Mr. Binder concluded, “Because our revenue is tied to our delivery schedules stated in our contracts, it is difficult to judge our performance on a quarterly basis. However, we are pleased with our performance for the first nine months of 2018 which we expect we can build upon, particularly with deliveries of the CAATS units picking up in the fourth quarter and into 2019. As previously stated, we are working with a customer on a significant opportunity for our OEG and our OPG is expecting a new CAATS order over the next few months. We continue to strive to sustain the continued growth of our VPX technology and to capture new opportunities for our COTS power supplies. We are confident we are well positioned to obtain good operating performance for the remainder of 2018 and into 2019.”
Orbit International Corp., through its Electronics Group, is involved in the development and manufacture of custom electronic device and subsystem solutions for military and nonmilitary government applications through its production facility in Hauppauge, New York. Orbit’s Power Group, also located in Hauppauge, NY, designs and manufactures a wide array of power products including AC power supplies, frequency converters, inverters, uninterruptible power supplies, VME/VPX power supplies as well as various COTS power sources. The Company also has a sales office in Thousand Oaks, CA.

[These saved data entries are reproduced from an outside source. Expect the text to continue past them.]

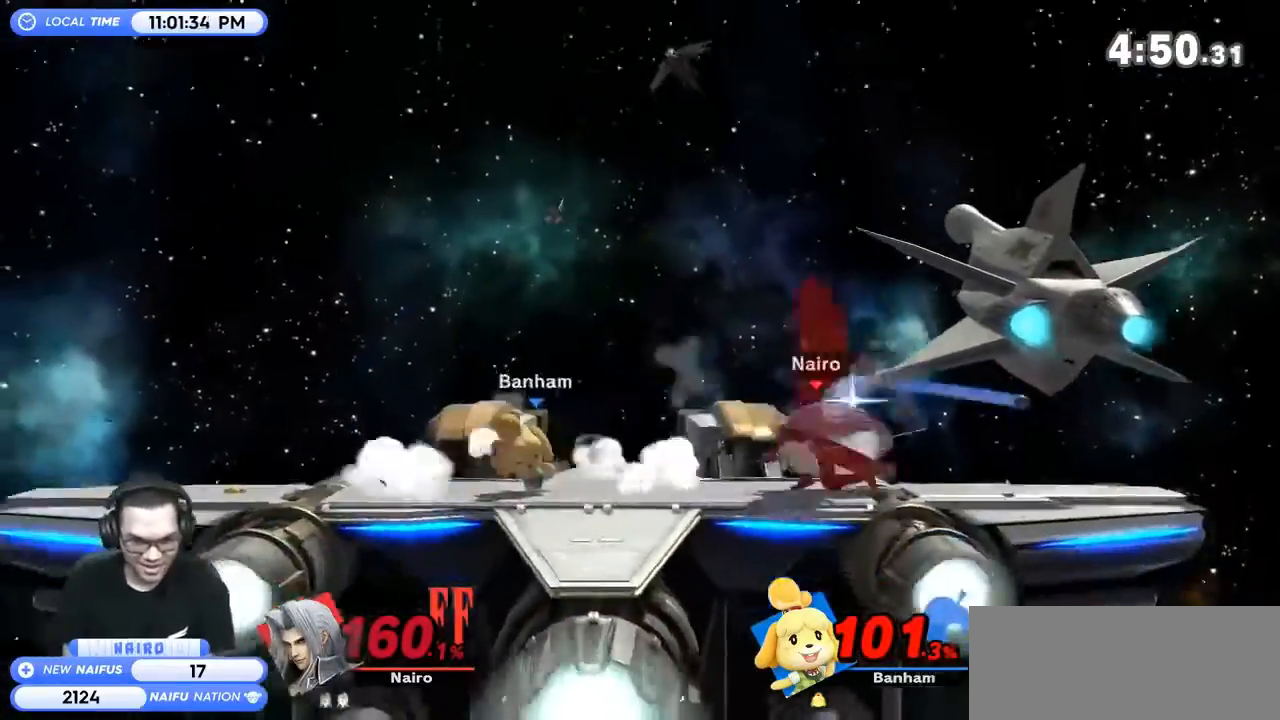
{"buttons": [], "left_stick": "center", "right_stick": "center", "events": [[100, "R1", "up"], [200, "left_stick", "center"]]}
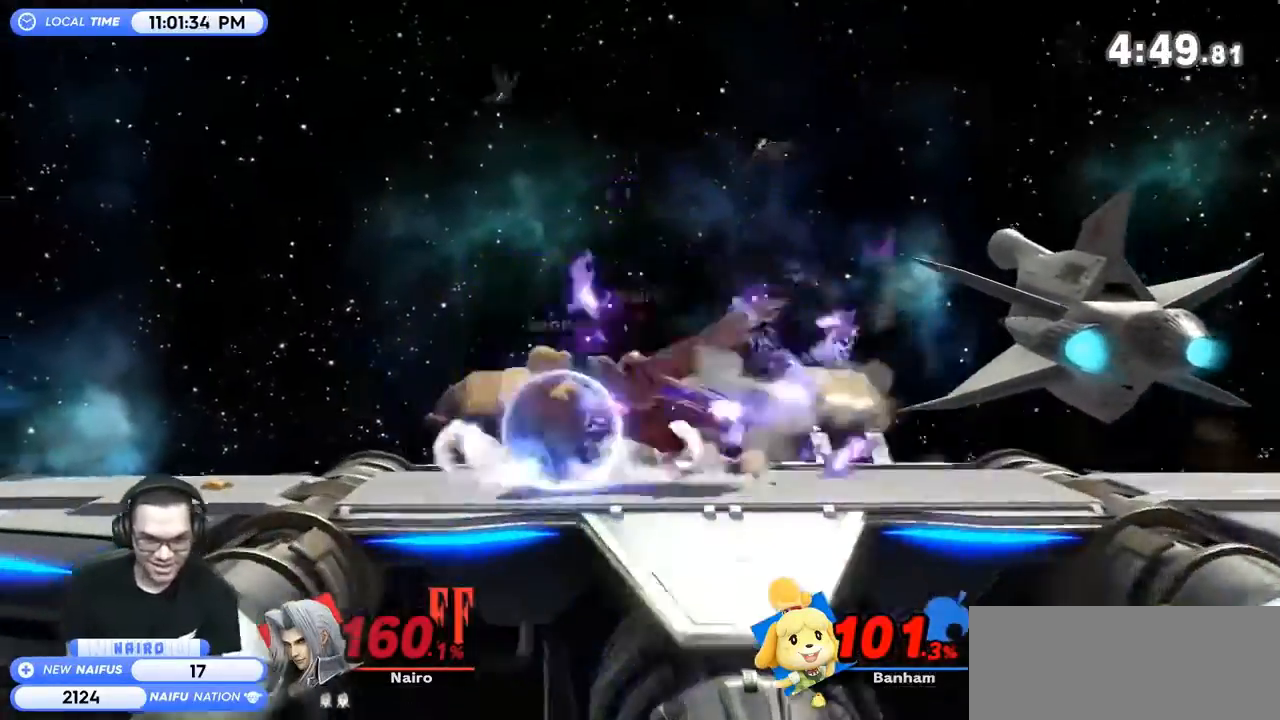
{"buttons": [], "left_stick": "center", "right_stick": "center", "events": [[33, "R1", "down"], [433, "R1", "up"]]}
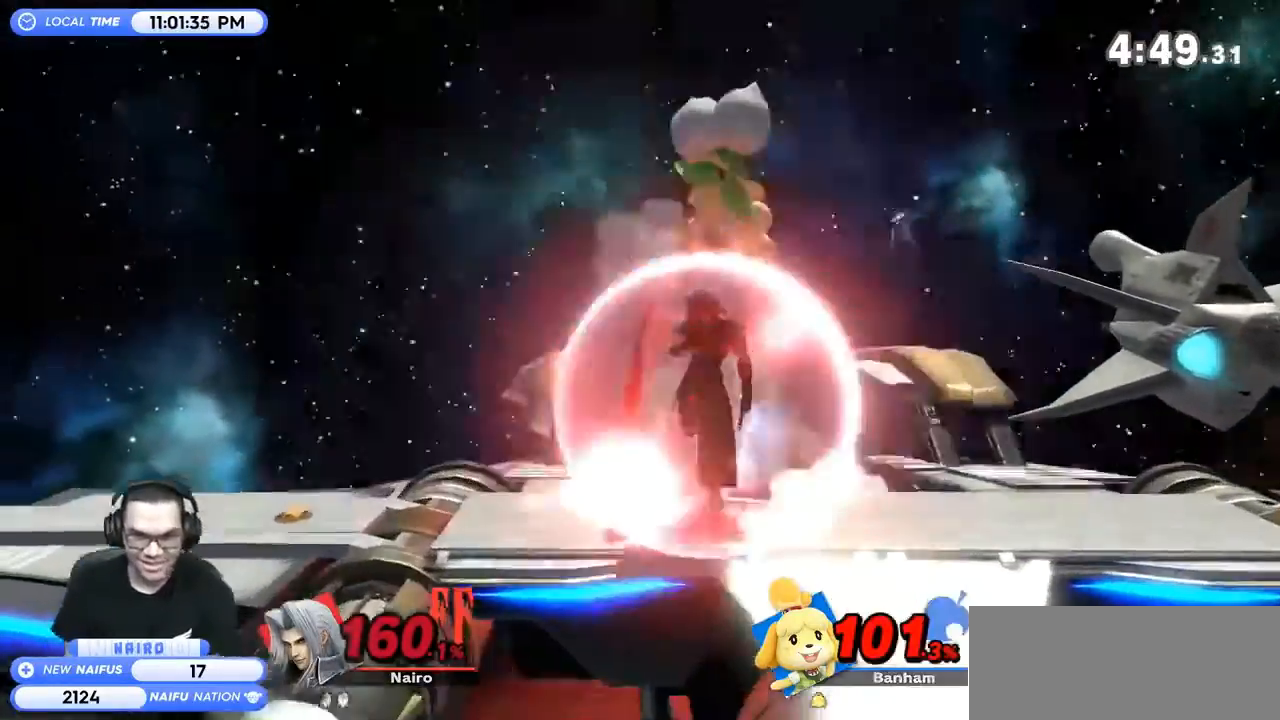
{"buttons": ["A"], "left_stick": "center", "right_stick": "center", "events": [[100, "left_stick", "right"], [167, "Z", "down"], [200, "left_stick", "center"], [233, "Z", "up"], [300, "A", "down"], [400, "A", "up"], [433, "A", "down"]]}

Certain matters discussed in this news release and oral statements made from time to time by representatives of the Company including, statements regarding our expectations of Orbit’s operating plans, deliveries under contracts and strategies generally; statements regarding our expectations of the performance of our business; expectations regarding costs and revenues, future operating results, additional orders, future business opportunities and continued growth, may constitute forward-looking statements within the meaning of the Private Securities Litigation Reform Act of 1995 and the Federal securities laws. Although Orbit believes that the expectations reflected in such forward-looking statements are based upon reasonable assumptions, it can give no assurance that its expectations will be achieved.
Forward-looking information is subject to certain risks, trends and uncertainties that could cause actual results to differ materially from those projected. Many of these factors are beyond Orbit International’s ability to control or predict. Important factors that may cause actual results to differ materially and that could impact Orbit International and the statements contained in this news release can be found in Orbit’s reports posted with the OTC Disclosure and News service. For forward-looking statements in this news release, Orbit claims the protection of the safe harbor for forward-looking statements contained in the Private Securities Litigation Reform Act of 1995. Orbit assumes no obligation to update or supplement any forward-looking statements whether as a result of new information, future events or otherwise.